INSTRUCTION
Edit the lines below so that each "pose" becomes "view", and leave everything else as it is.

--- BEGIN ---

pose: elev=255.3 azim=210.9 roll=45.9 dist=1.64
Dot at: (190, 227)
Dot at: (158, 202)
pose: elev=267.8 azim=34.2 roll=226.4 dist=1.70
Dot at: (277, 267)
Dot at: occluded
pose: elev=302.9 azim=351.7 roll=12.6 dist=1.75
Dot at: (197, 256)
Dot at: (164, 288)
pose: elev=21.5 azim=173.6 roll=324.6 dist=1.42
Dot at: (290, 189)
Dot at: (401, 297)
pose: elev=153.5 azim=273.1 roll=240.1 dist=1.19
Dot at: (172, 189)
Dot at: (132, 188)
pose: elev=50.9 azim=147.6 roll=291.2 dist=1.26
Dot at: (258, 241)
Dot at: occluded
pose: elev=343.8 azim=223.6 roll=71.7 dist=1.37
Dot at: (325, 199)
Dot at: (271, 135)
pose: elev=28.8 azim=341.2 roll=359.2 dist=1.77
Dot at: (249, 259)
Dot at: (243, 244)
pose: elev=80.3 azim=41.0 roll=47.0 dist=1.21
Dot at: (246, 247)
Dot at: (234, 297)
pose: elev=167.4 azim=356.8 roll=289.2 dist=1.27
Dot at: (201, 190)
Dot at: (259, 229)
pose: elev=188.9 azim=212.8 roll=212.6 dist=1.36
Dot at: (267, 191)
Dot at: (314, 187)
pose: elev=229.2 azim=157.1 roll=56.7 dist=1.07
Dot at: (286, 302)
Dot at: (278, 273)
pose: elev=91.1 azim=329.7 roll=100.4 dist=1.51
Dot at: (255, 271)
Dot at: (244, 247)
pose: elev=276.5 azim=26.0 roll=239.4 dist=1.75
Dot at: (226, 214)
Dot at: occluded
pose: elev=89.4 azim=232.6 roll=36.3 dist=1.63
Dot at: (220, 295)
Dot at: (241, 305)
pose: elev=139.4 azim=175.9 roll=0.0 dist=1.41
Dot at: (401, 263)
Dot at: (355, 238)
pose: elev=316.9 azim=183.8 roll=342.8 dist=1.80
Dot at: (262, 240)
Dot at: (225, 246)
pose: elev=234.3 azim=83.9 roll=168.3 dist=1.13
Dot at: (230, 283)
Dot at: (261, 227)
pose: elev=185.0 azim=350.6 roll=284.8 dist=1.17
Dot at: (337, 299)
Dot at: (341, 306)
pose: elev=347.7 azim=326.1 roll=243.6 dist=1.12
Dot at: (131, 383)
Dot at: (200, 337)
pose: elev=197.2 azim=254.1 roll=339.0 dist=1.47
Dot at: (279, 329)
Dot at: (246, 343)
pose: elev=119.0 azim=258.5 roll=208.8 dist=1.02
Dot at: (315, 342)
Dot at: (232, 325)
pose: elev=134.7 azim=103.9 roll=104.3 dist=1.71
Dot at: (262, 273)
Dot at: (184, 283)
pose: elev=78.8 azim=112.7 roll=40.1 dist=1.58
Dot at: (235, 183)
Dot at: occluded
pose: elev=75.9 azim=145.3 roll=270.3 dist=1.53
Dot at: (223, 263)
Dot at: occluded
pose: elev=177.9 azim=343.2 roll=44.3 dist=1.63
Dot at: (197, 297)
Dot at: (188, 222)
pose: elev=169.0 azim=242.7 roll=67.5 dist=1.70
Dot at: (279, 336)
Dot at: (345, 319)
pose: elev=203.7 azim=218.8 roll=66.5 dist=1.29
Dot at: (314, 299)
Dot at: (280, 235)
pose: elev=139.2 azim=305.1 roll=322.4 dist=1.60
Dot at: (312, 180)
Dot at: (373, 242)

--- END ---

EXERCISE OUTPUT
view: elev=255.3 azim=210.9 roll=45.9 dist=1.64
Dot at: (190, 227)
Dot at: (158, 202)
view: elev=267.8 azim=34.2 roll=226.4 dist=1.70
Dot at: (277, 267)
Dot at: occluded
view: elev=302.9 azim=351.7 roll=12.6 dist=1.75
Dot at: (197, 256)
Dot at: (164, 288)
view: elev=21.5 azim=173.6 roll=324.6 dist=1.42
Dot at: (290, 189)
Dot at: (401, 297)
view: elev=153.5 azim=273.1 roll=240.1 dist=1.19
Dot at: (172, 189)
Dot at: (132, 188)
view: elev=50.9 azim=147.6 roll=291.2 dist=1.26
Dot at: (258, 241)
Dot at: occluded
view: elev=343.8 azim=223.6 roll=71.7 dist=1.37
Dot at: (325, 199)
Dot at: (271, 135)
view: elev=28.8 azim=341.2 roll=359.2 dist=1.77
Dot at: (249, 259)
Dot at: (243, 244)
view: elev=80.3 azim=41.0 roll=47.0 dist=1.21
Dot at: (246, 247)
Dot at: (234, 297)
view: elev=167.4 azim=356.8 roll=289.2 dist=1.27
Dot at: (201, 190)
Dot at: (259, 229)
view: elev=188.9 azim=212.8 roll=212.6 dist=1.36
Dot at: (267, 191)
Dot at: (314, 187)
view: elev=229.2 azim=157.1 roll=56.7 dist=1.07
Dot at: (286, 302)
Dot at: (278, 273)
view: elev=91.1 azim=329.7 roll=100.4 dist=1.51
Dot at: (255, 271)
Dot at: (244, 247)
view: elev=276.5 azim=26.0 roll=239.4 dist=1.75
Dot at: (226, 214)
Dot at: occluded
view: elev=89.4 azim=232.6 roll=36.3 dist=1.63
Dot at: (220, 295)
Dot at: (241, 305)
view: elev=139.4 azim=175.9 roll=0.0 dist=1.41
Dot at: (401, 263)
Dot at: (355, 238)
view: elev=316.9 azim=183.8 roll=342.8 dist=1.80
Dot at: (262, 240)
Dot at: (225, 246)
view: elev=234.3 azim=83.9 roll=168.3 dist=1.13
Dot at: (230, 283)
Dot at: (261, 227)
view: elev=185.0 azim=350.6 roll=284.8 dist=1.17
Dot at: (337, 299)
Dot at: (341, 306)
view: elev=347.7 azim=326.1 roll=243.6 dist=1.12
Dot at: (131, 383)
Dot at: (200, 337)
view: elev=197.2 azim=254.1 roll=339.0 dist=1.47
Dot at: (279, 329)
Dot at: (246, 343)
view: elev=119.0 azim=258.5 roll=208.8 dist=1.02
Dot at: (315, 342)
Dot at: (232, 325)
view: elev=134.7 azim=103.9 roll=104.3 dist=1.71
Dot at: (262, 273)
Dot at: (184, 283)
view: elev=78.8 azim=112.7 roll=40.1 dist=1.58
Dot at: (235, 183)
Dot at: occluded
view: elev=75.9 azim=145.3 roll=270.3 dist=1.53
Dot at: (223, 263)
Dot at: occluded
view: elev=177.9 azim=343.2 roll=44.3 dist=1.63
Dot at: (197, 297)
Dot at: (188, 222)
view: elev=169.0 azim=242.7 roll=67.5 dist=1.70
Dot at: (279, 336)
Dot at: (345, 319)
view: elev=203.7 azim=218.8 roll=66.5 dist=1.29
Dot at: (314, 299)
Dot at: (280, 235)
view: elev=139.2 azim=305.1 roll=322.4 dist=1.60
Dot at: (312, 180)
Dot at: (373, 242)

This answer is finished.